Gegen zehn Uhr abends schlenderten sie die Straße hinunter und plauderten miteinander. Sie waren beide ungefähr fünfunddreißig Jahre alt und beide bemerkenswert nüchtern.
»Aber warum nur so früh?« fragte Smith.
»Ich kann nicht anders«, erwiderte Braling.
»Seit Jahren ist es das erste Mal, daß du ausgehst, und dann willst du um zehn Uhr nach Hause!«
»Ich hab keine Ruhe mehr«, meinte Braling.
»Ich wundere mich nur, wie du es überhaupt fertiggebracht hast. Seit zehn Jahren versuche ich nun, zu einem ruhigen kleinen Umtrunk zu entwischen. Und heute, wo wir es beide zum ersten Mal geschafft haben, willst du unbedingt früh nach Hause.«
»Darf mein Glück nicht in Versuchung führen«, sagte Braling.

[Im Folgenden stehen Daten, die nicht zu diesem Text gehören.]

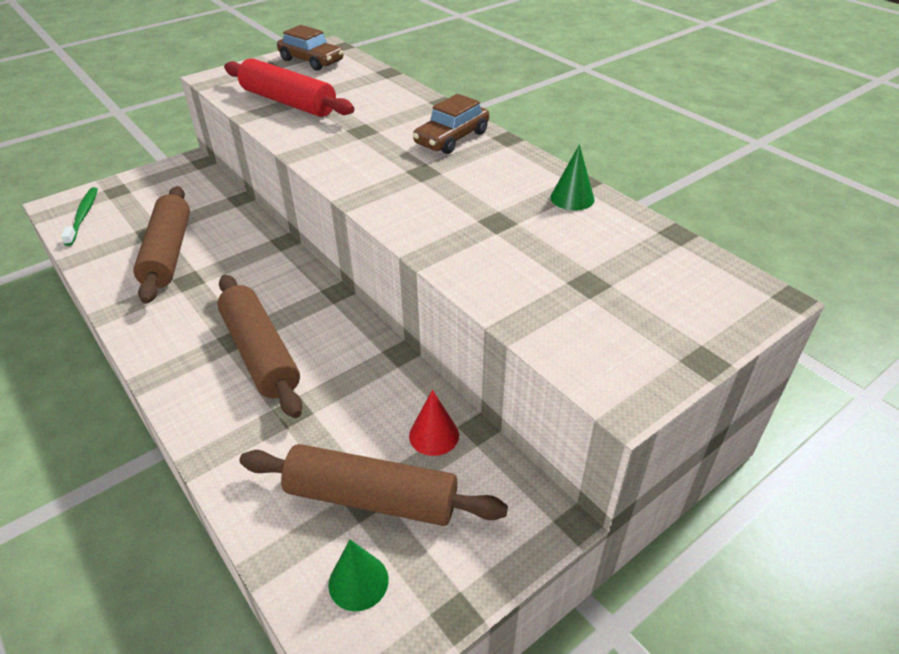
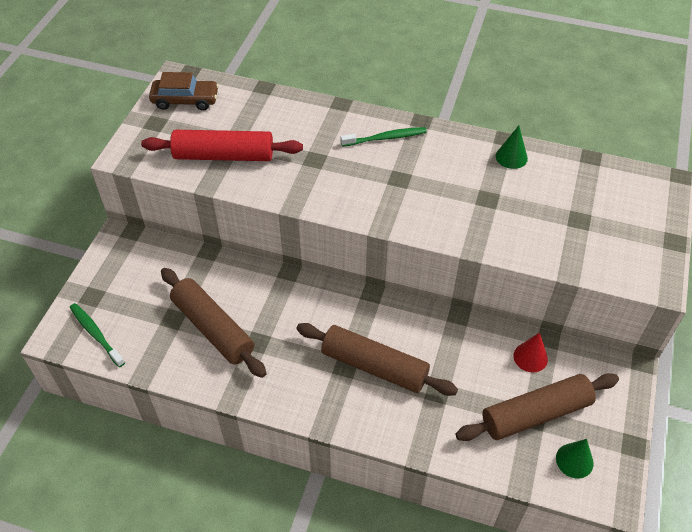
camera: 35 degrees left, 10 degrees up
(452, 138) = (385, 138): brown car -> green toothbrush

»Wie hast du's gemacht, deiner Frau Schlafpulver in den Kaffee getan?«
»Nein, das wäre unmoralisch. Du wirst's schon früh genug sehn.«
Sie gingen um eine Ecke. »Ehrlich, Braling, ich sag's nicht gern, aber du hast wirklich viel Geduld mit ihr gehabt. Du brauchst es mir nicht zu bestätigen, aber die Ehe ist für dich bisher schrecklich gewesen, nicht wahr?«
»So würde ich es eigentlich nicht ausdrücken.«
»Jedenfalls hat es sich da und dort herumgesprochen, wie sie dich zur Heirat gezwungen hat. Damals 1979, als du nach Rio fahren wolltest...«
»Ach ja, Rio! So viele Pläne, und doch bin ich nie hingekommen.«
»Und wie sie ihre Kleider zerrissen, sich die Haare gerauft und gedroht hat, die Polizei zu rufen, wenn du sie nicht heiratest.« [267]

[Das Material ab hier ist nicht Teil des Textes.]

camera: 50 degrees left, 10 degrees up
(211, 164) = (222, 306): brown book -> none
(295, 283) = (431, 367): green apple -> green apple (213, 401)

»Sie war immer sehr sensibel, Smith, verstehst du.«
»Es war mehr als unfair. Du liebtest sie nicht. Und du hast es ihr auch gesagt, stimmt's nicht?«
»Ich erinnere mich, daß ich in dieser Sache ziemlich deutlich gewesen bin.«
»Aber du hast sie trotzdem geheiratet.«
»Ich mußte an meine Firma denken, ebenso an meine Mutter und meinen Vater. Ein solcher Skandal hätte sie getötet.«
»Und so geht das nun seit zehn Jahren.«
»Ja«, sagte Braling, dessen graue Augen starr geradeaus blickten. »Doch vielleicht ändert sich die Lage jetzt. Ich glaube, ich habe erreicht, worauf ich gewartet habe. Sieh her.«
Er zog ein langes blaues Billett aus der Tasche.

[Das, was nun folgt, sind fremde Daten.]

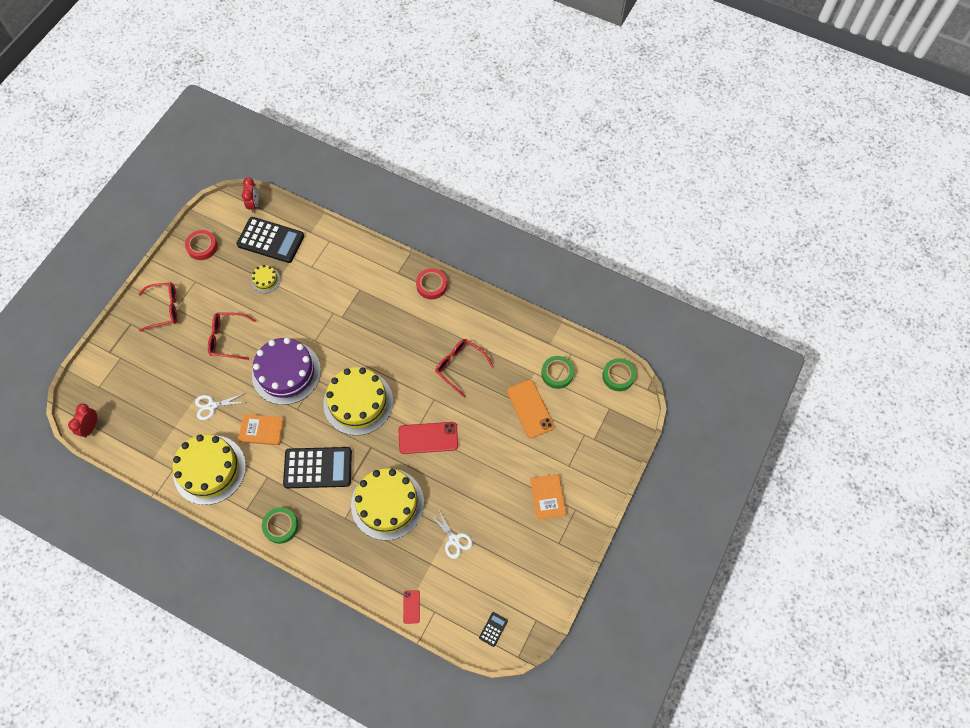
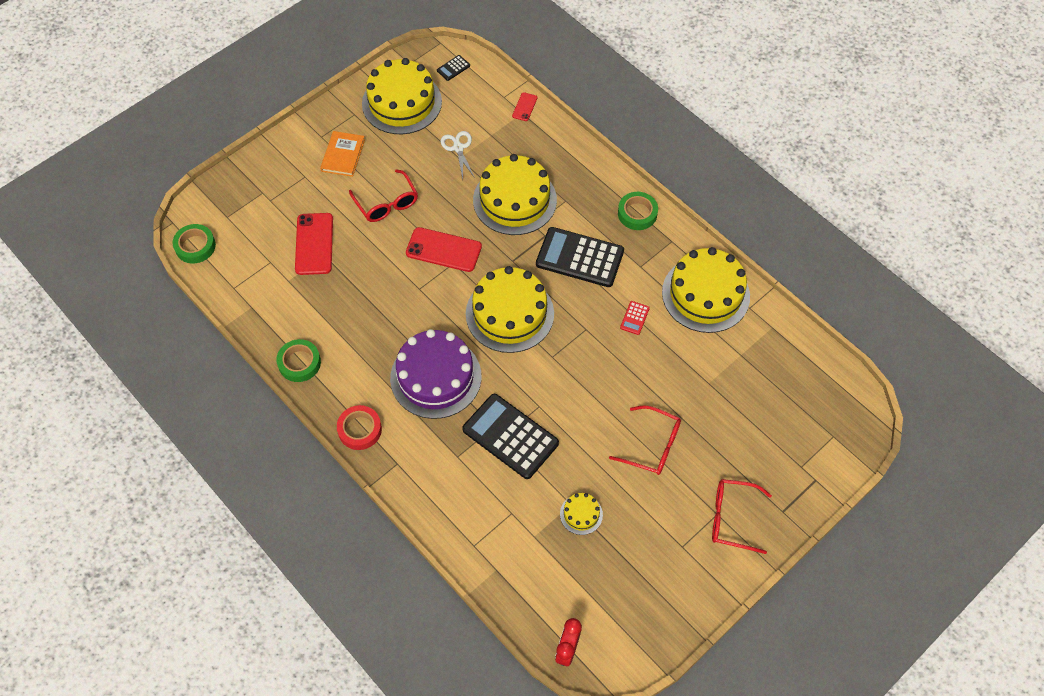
camera: 160 degrees left, 5 degrees down
(90, 427) = (846, 388): red clock -> none
(202, 247) = (661, 600): red tape -> none
(211, 406) = (690, 365): white scissors -> none
(261, 430) = (634, 318): orange book -> red calculator
(271, 240) = (558, 576): black calculator -> black calculator (510, 436)
(286, 372) = (587, 377): purple cake -> purple cake (436, 377)
(459, 366) = (372, 316): red glasses -> red glasses (387, 203)
(523, 571) = (402, 102): none -> yellow cake
(530, 409) = (314, 244): orange phone -> red phone
(557, 373) = (262, 271): green tape -> green tape (299, 363)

»Ach, das ist ja ein Flugschein nach Rio mit der Donnerstags-Rakete!«
»Ja, endlich habe ich es geschafft.«
»Aber das ist ja großartig! Du hast es wirklich verdient! Doch wird sie auch keine Einwände erheben? Schwierigkeiten machen?«
Braling lächelte nervös. »Sie wird gar nicht merken, daß ich fort bin. In einem Monat bin ich wieder zurück, und niemand außer dir wird es gewußt haben.«
Smith seufzte. »Ich wünschte, ich könnte mit dir fliegen.«
»Armer Smith, deine Ehe ist auch nicht gerade rosig, nicht wahr?«
»Nicht besonders, wenn man mit einer Frau verheiratet ist, die zuviel des Guten tut. Weißt du, wenn man zehn Jahre verheiratet ist, erwartet man schließlich nicht mehr, daß die Frau einem Abend für Abend zwei Stunden lang auf dem Schoß sitzt, einen zwölfmal am Tag im Büro anruft und verliebten Unsinn schwatzt. Manchmal überlege ich mir, ob sie nicht vielleicht etwas zu naiv ist.« [268]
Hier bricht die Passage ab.